Iceland is also the only country I've visited that has such a prominent national angle. Due to the position of Reykjavik at 64°N the sun ends up shining at the acute angle of 13° from the ground. Most glazing transmits light and captures solar energy best when the angle of incidence is perpendicular to the angle of the glass, so walls and clerestory windows are frequently tilted in at the gentle angle of about 103°.

Recommended: 101Hotel, Apotek restaurant, Nonna Bud.

Chicago

Landed with five hours to spare so I took a train to Chicago ave., bus to Austin ave., walked ten blocks to the FLW House and Studio.
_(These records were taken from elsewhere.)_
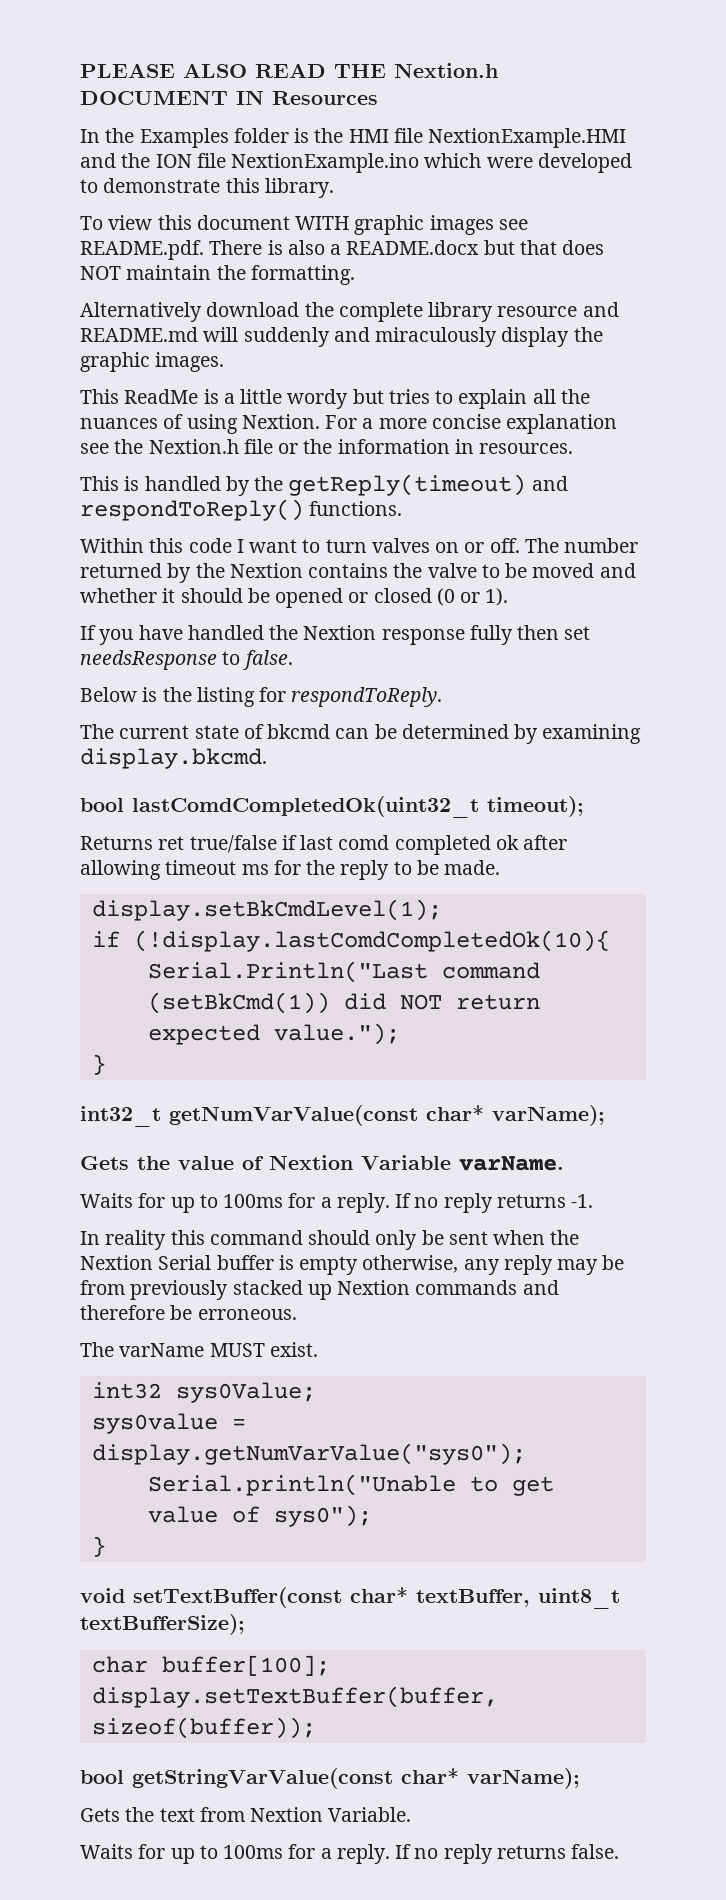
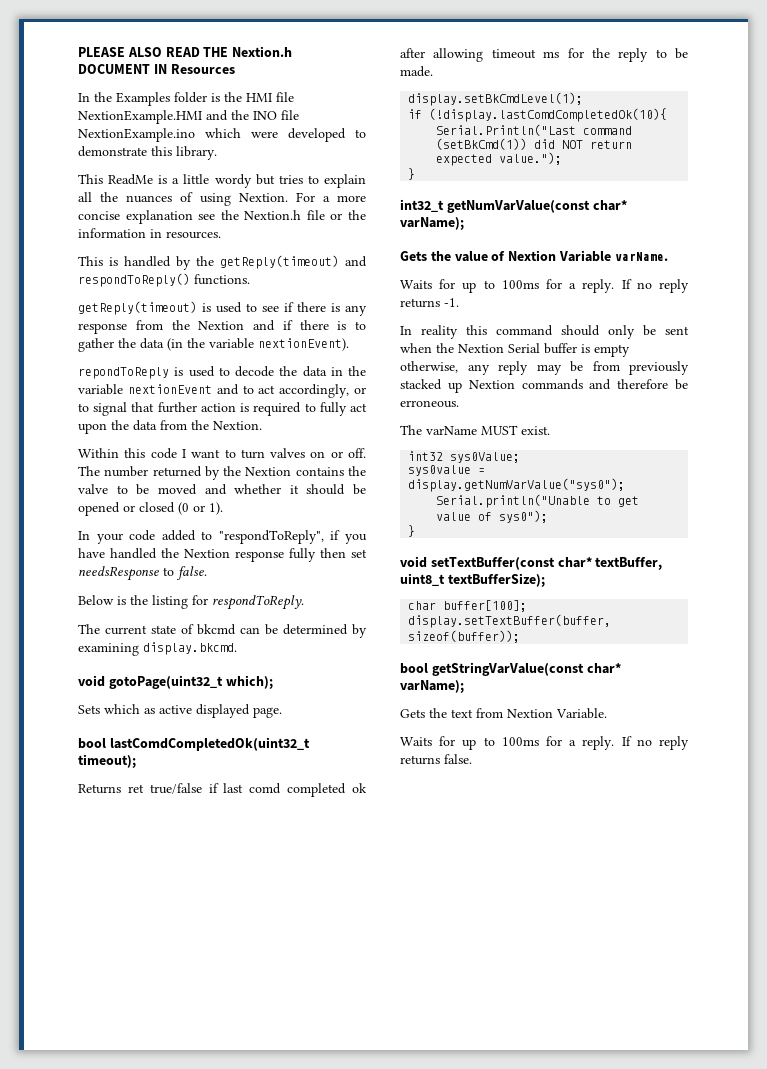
[155,154,192,168] ION -> [253,111,277,120] INO
[80,215,528,235] [80,240,605,260] [80,265,355,285] [80,302,619,322] [80,327,603,347] [80,352,225,372] // To view this document WITH graphic images see README.pdf. There is also a README.docx but that does NOT maintain the formatting. // Alternatively download the complete library resource and README.md will suddenly and miraculously display the graphic images. -> (217, 153) none
(403, 508) none -> [78,301,367,316] [78,320,366,334] [78,338,349,352] [78,366,366,379] [78,384,367,398] [78,402,368,416] [78,420,262,434] // getReply(timeout) is used to see if there is any response from the Nextion and if there is to gather the data (in the variable nextionEvent). // repondToReply is used to decode the data in the variable nextionEvent and to act accordingly, or to signal that further action is required to fully act upon the data from the Nextion.
[80,625,96,640] If -> [78,530,341,544] In your code added to "respondToReply", if
(267, 758) none -> [78,675,273,689] [78,704,282,718] // void gotoPage(uint32_t which); // Sets which as active displayed page.

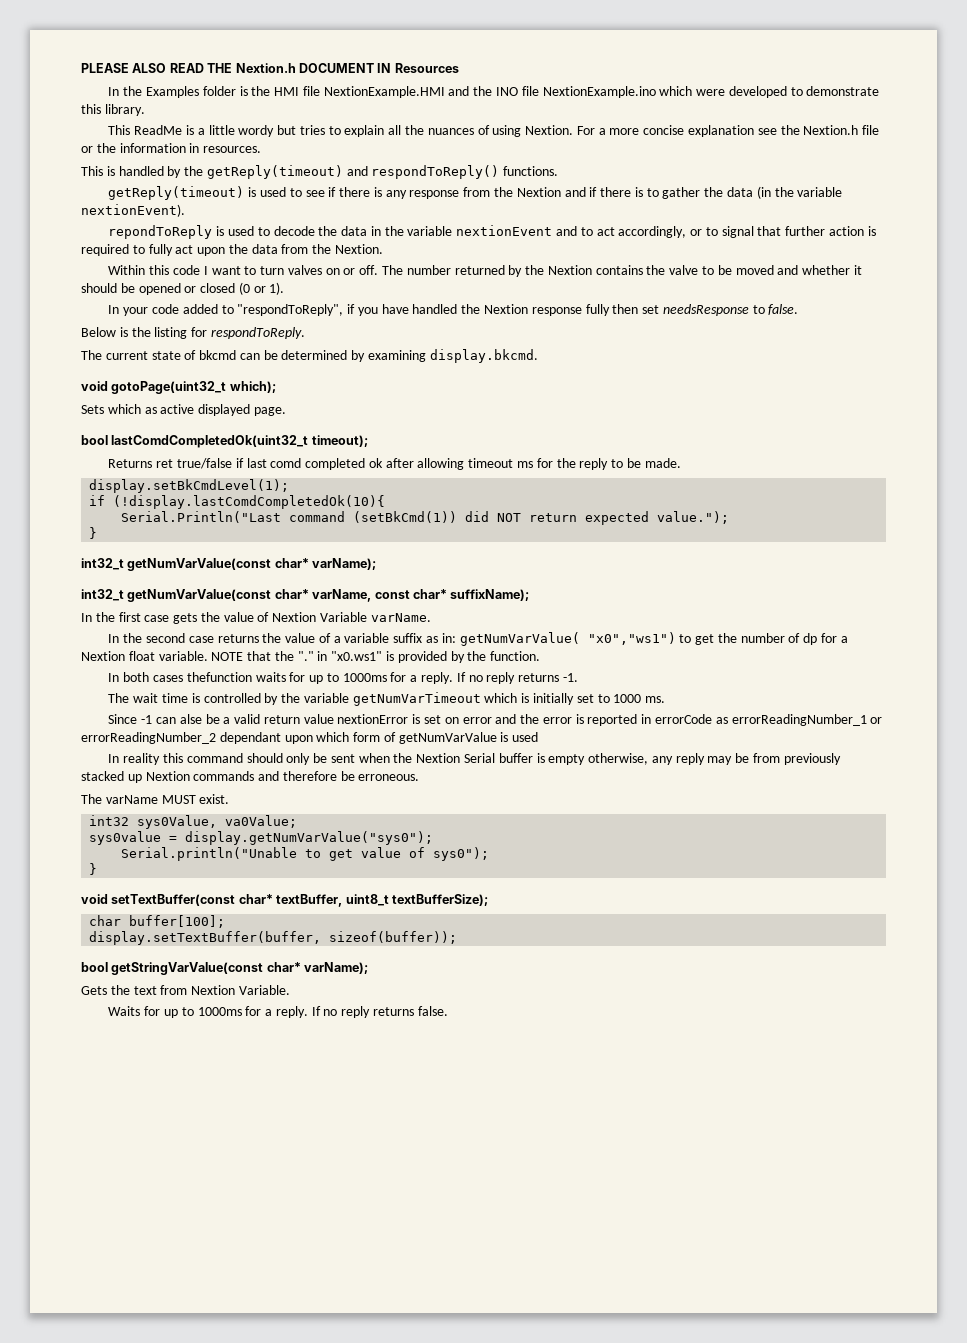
[400,251,427,261] Gets -> [81,589,530,602] [81,612,198,624] int32_t getNumVarValue(const char* varName, const char* suffixName); // In the first case gets
[400,279,539,293] Waits for up to 100ms -> [108,632,848,646] [81,651,541,663] [108,672,387,684] In the second case returns the value of a variable suffix as in: getNumVarValue( "x0","ws1") to get the number of dp for a Nextion float variable. NOTE that the "." in "x0.ws1" is provided by the function. // In both cases thefunction waits for up to 1000ms
(459, 302) none -> [108,692,666,706] [108,714,883,726] [81,732,539,744] // The wait time is controlled by the variable getNumVarTimeout which is initially set to 1000 ms. // Since -1 can alse be a valid return value nextionError is set on error and the error is reported in errorCode as errorReadingNumber_1 or errorReadingNumber_2 dependant upon which form of getNumVarValue is used
[450,452,521,463] sys0Value; -> [137,815,298,829] sys0Value, va0Value;
[501,737,539,746] 100ms -> [197,1007,242,1016] 1000ms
The woman selling tickets was so rude to me that I turned around and left. The Water-Tower Sofitel provided a surprisingly nice place to stay and the rest of the evening is better left to memories.
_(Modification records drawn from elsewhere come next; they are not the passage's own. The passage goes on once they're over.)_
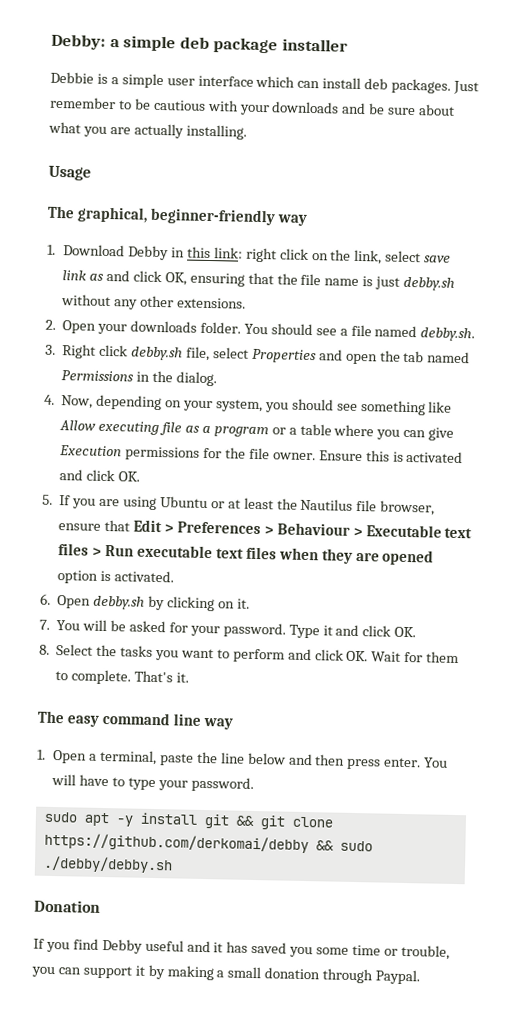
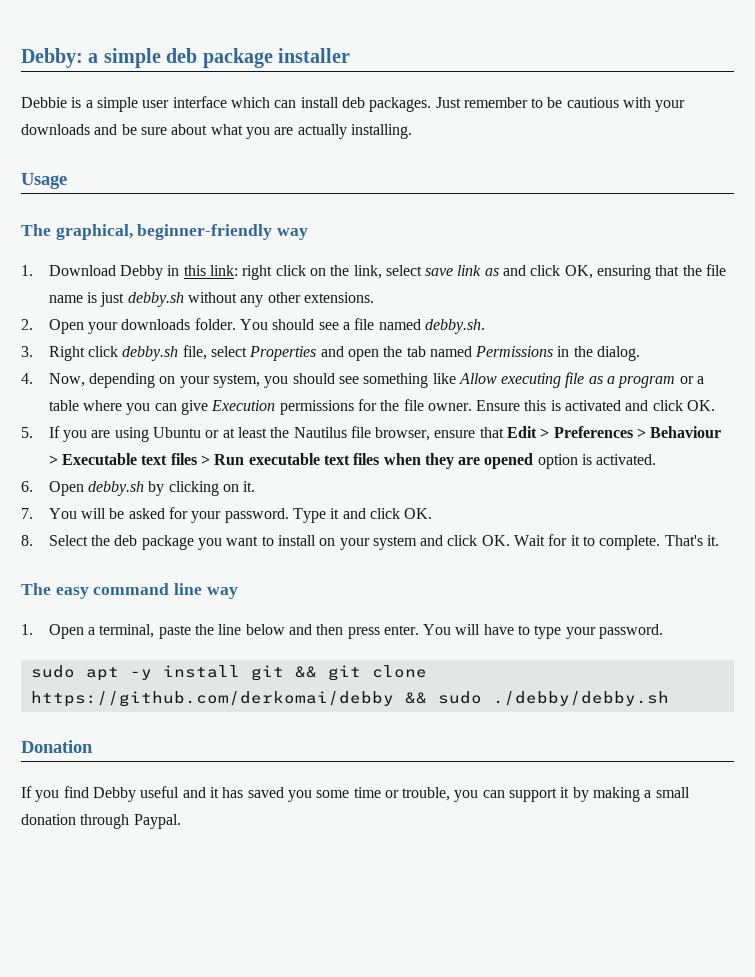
[120,645,154,657] tasks -> [114,535,194,550] deb package
[232,648,285,663] perform -> [277,535,417,550] install on your system
[426,651,460,664] them -> [570,535,580,546] it

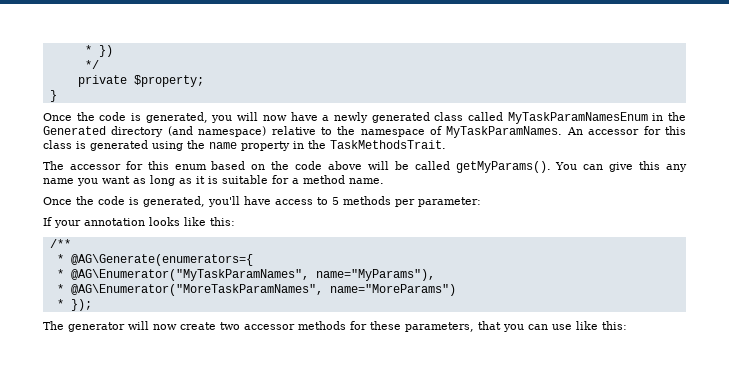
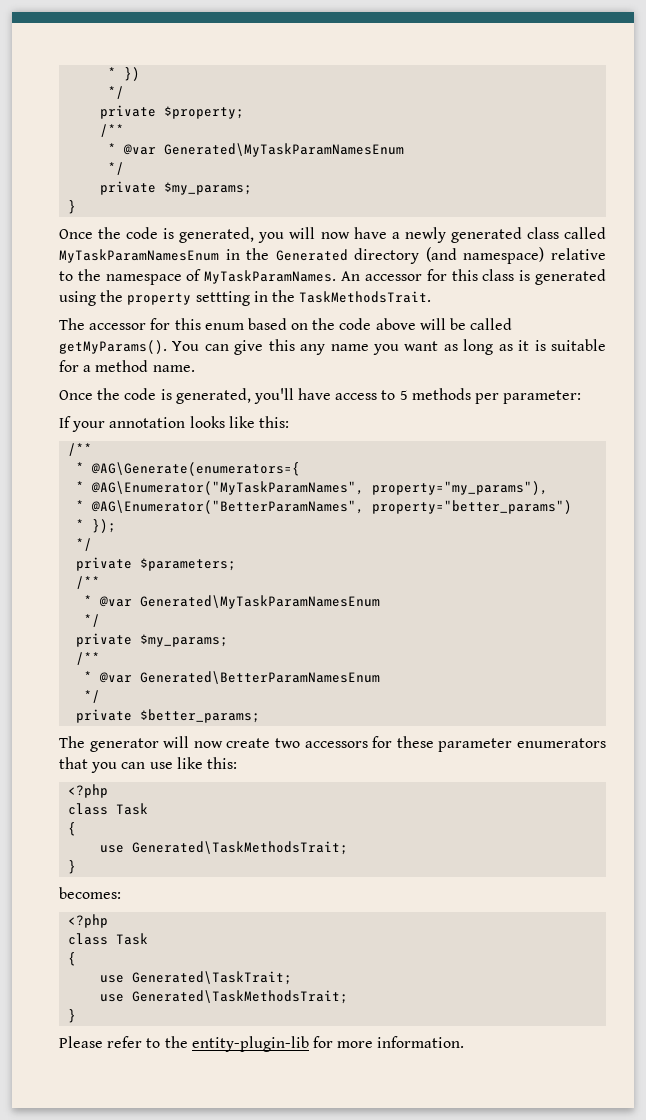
(204, 81) none -> [100,124,125,137] [108,143,405,157] [108,162,125,175] [100,181,253,195] // /** // * @var Generated\MyTaskParamNamesEnum // */ // private $my_params;
[209,141,290,151] name property -> [127,291,250,306] property settting
[315,269,435,281] [56,284,456,296] name="MyParams"), // * @AG\Enumerator("MoreTaskParamNames", name="MoreParams") -> [372,481,549,495] [76,500,573,514] property="my_params"), // * @AG\Enumerator("BetterParamNames", property="better_params")
(92, 305) none -> [76,538,93,551] [76,557,237,571] [76,576,101,589] [84,595,381,609] [84,614,101,627] [76,633,229,647] [76,652,101,665] [84,671,381,684] [84,690,101,703] [76,709,261,723] // */ // private $parameters; // /** // * @var Generated\MyTaskParamNamesEnum // */ // private $my_params; // /** // * @var Generated\BetterParamNamesEnum // */ // private $better_params;
[244,321,474,332] accessor methods for these parameters, -> [304,736,606,752] accessors for these parameter enumerators
(627, 325) none -> [68,784,109,798] [68,803,149,815] [68,822,77,836] [100,841,349,855] [68,860,77,874] [59,887,121,899] [68,914,109,928] [68,933,149,945] [68,952,77,966] [100,971,293,985] [100,990,349,1004] [68,1009,77,1023] [59,1036,465,1052] // <?php // class Task // { // use Generated\TaskMethodsTrait; // } // becomes: // <?php // class Task // { // use Generated\TaskTrait; // use Generated\TaskMethodsTrait; // } // Please refer to the entity-plugin-lib for more information.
Vegas/Tokyo Through The Lens

Driving past the Lion-fountain that marks the entrance to the MGM Grand hotel, Las Vegas assembled itself into an array of pixels. In the faceted base of that fountain the lights of the strip were abstracted into squares of color. The more I think about those real-life pixels that more I come to consider Las Vegas as an act pixelation. Digital representation is a process that reduces everything to sharply deliniated segments which, examined individually, are entirely flat, flimsy, lifeless but when examined en masse often produce effects of sheer awe. Representation may always be an act of simplification, but digital representation has no in-between to fall back upon as an acknowledgment that something else may exist in the gaps. Las Vegas has mastered the art of assembling elements into an impressive whole. It has embraced pixelation.

Upon close inspection, however, things spread thin and gaps appear between the areas of definition. A walk through the interstitial space between the casinos reveals a territory of nothing. Neon and asphalt gives way to dirt, construction sites, disused lots: areas awaiting further definition, more pixelated infill.
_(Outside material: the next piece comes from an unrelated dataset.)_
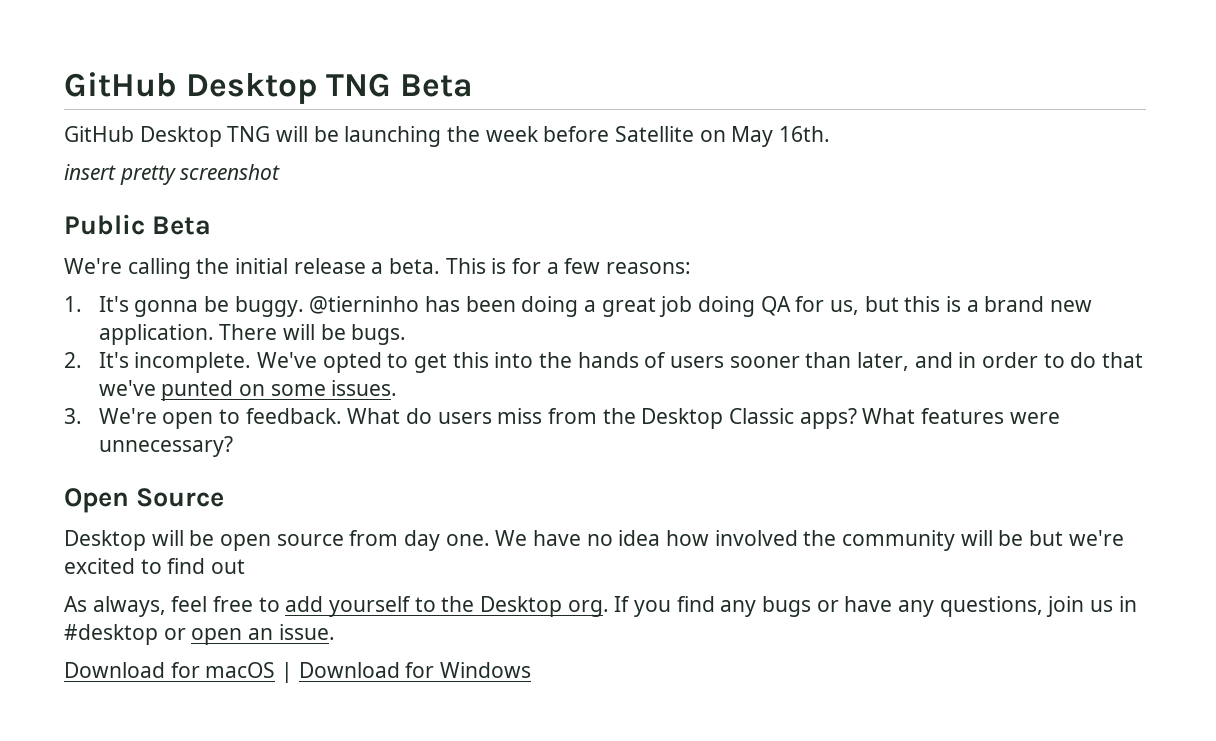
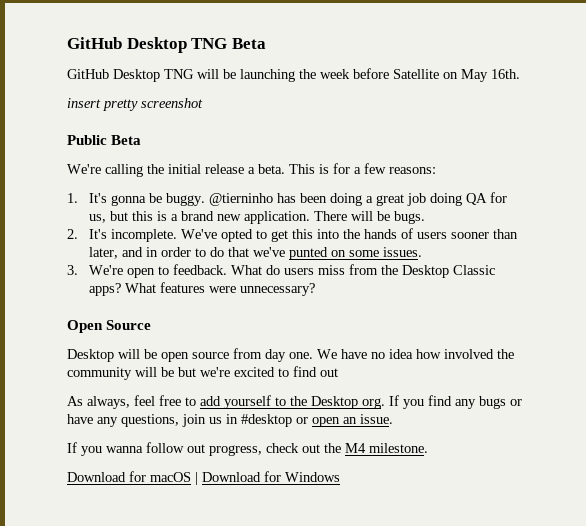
(335, 632) none -> [67,442,428,456] // If you wanna follow out progress, check out the M4 milestone.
Suddenly I understand why Wayne Wang decided to shoot Center of the World digitally. All issues of the movie's questionable merit aside, digital was really the only option. If we are bothered by the squared-off grit of his shots it is to be bothered by the fractures of the city itself. In its true form Las Vegas is digital: concurrently awesome and deceptively simple.

How surprising, then, that I would find myself watching Lost In Translation after returning from Las Vegas, as it provided a sharply contrasting relationship between city and cinema. Representing a city that is largely digital (Tokyo loves the Jumbotron), Sophia Copola has chosen to stay with celluloid and limit herself to available light. One minute contrast is high and the next everything recedes into a gloom as our eyes adjust to sharply illuminated foreground and background. This is the effect of shooting with available light and an analog to being culturally lost in transition. Taken as a whole, the movie is essentially a capsule of jetlag: swimming in language, knowing exactly where you are but feeling lost, enjoying the unexpected, compound contrast.

I suspect that Tokyo's ability to at least appear to have a richer experience has to do with the relative nonchalance of its creation. On the other hand, Las Vegas truly is one of the monuments of 20th century civilization and a testament to the will to inhabit. It's a monument in all of the best and worst ways possible.